We know, of course, that this is exactly what they do. Case in point, click the link below to hear a four-minute audio clip from this morning's Today Programme on BBC Radio 4, about Christian Skaters:

http://news.bbc.co.uk/today/hi/today/newsid_8180000/8180962.stm

Such blatant indoctrination is endemic in the US. As a further example I commend to you the documentary film Jesus Camp, though it's advisable not to have any heavy objects within reach - unless you were already planning to buy a new TV.

Camp Quest UK has received plenty of media coverage, thanks to Samantha Stein (camp director) and Crispian Jago (whose children attended the camp this year), and despite media hostility the public support - as indicated by the majority of comments on one particularly egregious online article - seems to be favourable. All such efforts to provide secular and freethought alternatives - devoid of the taint of religious faith - need to be publicised to the maximum extent, simply to let people know that alternatives exist, and that their choices, contrary to what they might have believed, are not limited only to faith-based options.

If the BBC's flash player misbehaves, a 4'11" 1 Mb mp3 can be downloaded from RapidShare:

http://rapidshare.com/files/341823646/Today_ChristianSkaters_BBCR4i-20090803.mp3

Sunday 2 August 2009

Review: Godless, by Dan Barker

Dan Barker's Godless is part autobiography and part atheist polemic. It charts his gradual transition from fundamentalist evangelical Christian minister to co-president of the Freedom From Religion Foundation (FFRF). Barker's style is relaxed and honest, presenting what appears to be a realistic picture of what it was like to be a bible-literalist who sincerely believed that anyone unsaved is destined for eternal damnation in a lake of fire.

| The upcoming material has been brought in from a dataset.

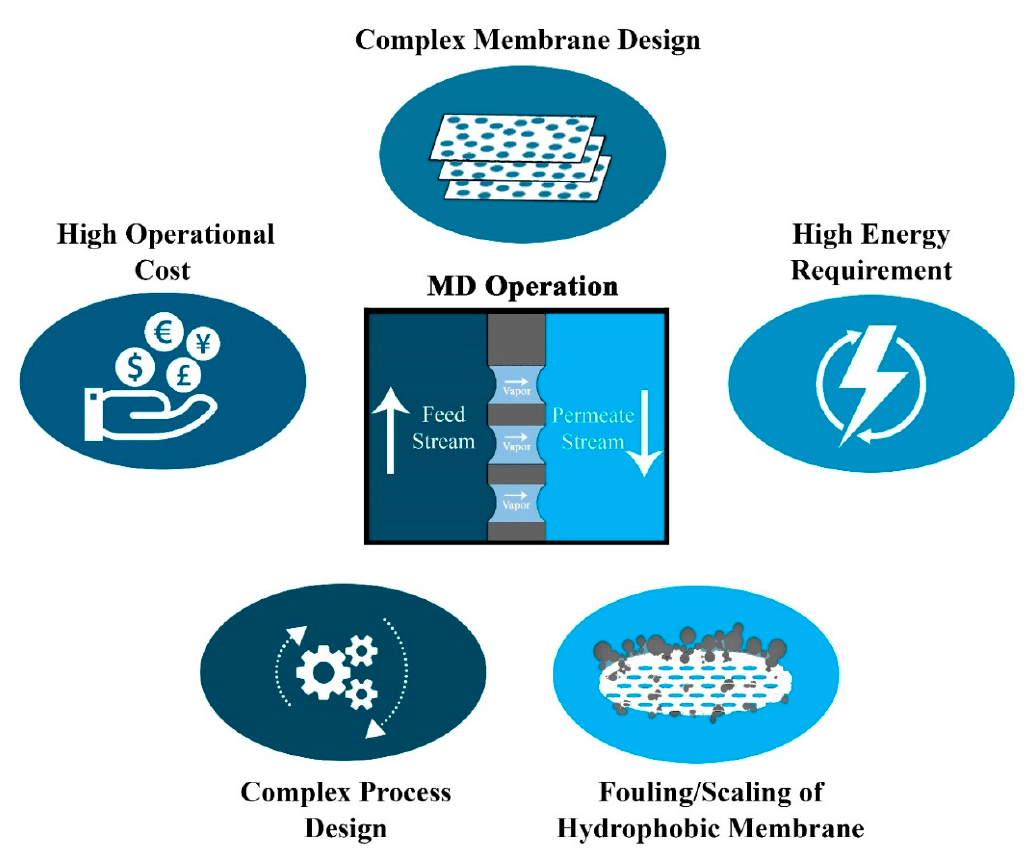
Figure 1. Challenges of an ideal membrane distillation (MD) process in the field of water treatment and desalination.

Some of us without faith wonder how such belief is possible. In Godless Dan Barker explains how one such believer – himself – came to doubt, and eventually to lose his faith. He tells us how he was initially ostracised by his family, and how the members of his religious community refused to believe his unbelief, convinced that he would soon return to the fold. He tells how those of faith who eventually accepted that he could not in all honesty continue to believe, maintained that he surely could not have been a "true Christian" because no true Christians would ever renounce their faith the way he did.

Being an evangelical Christian – who made it his business to preach the gospel to anyone who would listen – has inevitably led Barker to be something of an evangelical atheist, and he has found his natural niche in the FFRF. And so we have the other half of Godless, devoted to countering the arguments of Christian apologists. Barker has most of those arguments and counter-arguments at his fingertips (and where he didn't, he took advice from experts, be they physicists or philosophers). He's good on the cosmological, teleological and ontological arguments, but less so on the matter of God's omniscience, where his refutations struck me as lightweight (but the omni-whatever arguments are pretty lightweight in themselves, if not actually nonsensical, so I'll happily cut him some slack there).

Where he excels is in Bible study. Here is a man who knows the Bible back to front, upside down and sideways, in its various translations and in its original Greek and Hebrew. I've often heard criticisms of the Bible's more dubious and unsavoury passages dismissed by apologists as errors in translation and interpretation. Barker slaughters these arguments with thorough textual analysis and scholarship, quoting chapter and verse at length.

Godless is an easy read, despite the depth that Barker necessarily has to plummet plumb* in exploration of his subject. He maintains a light literary style by keeping it personal, with plenty of amusing and enlightening anecdotes together with understated wry comedy. Anyone who has heard him on Freethought Radio (the weekly radio show and podcast he presents with his wife and FFRF co-president Annie Laurie Gaylor) will gain extra insight into the mind of someone who has thought long and hard about his subject – and then radically reversed his outlook.

Godless: How an Evangelical Preacher Became One of America's Leading Atheists BARKER, Dan; 2008 Ulysses Press, Berkeley, CA; Paperback 392pp ISBN13: 978-1-56975-677-5





(*Minor edit 2009-08-09 for inadvertent malapropism.)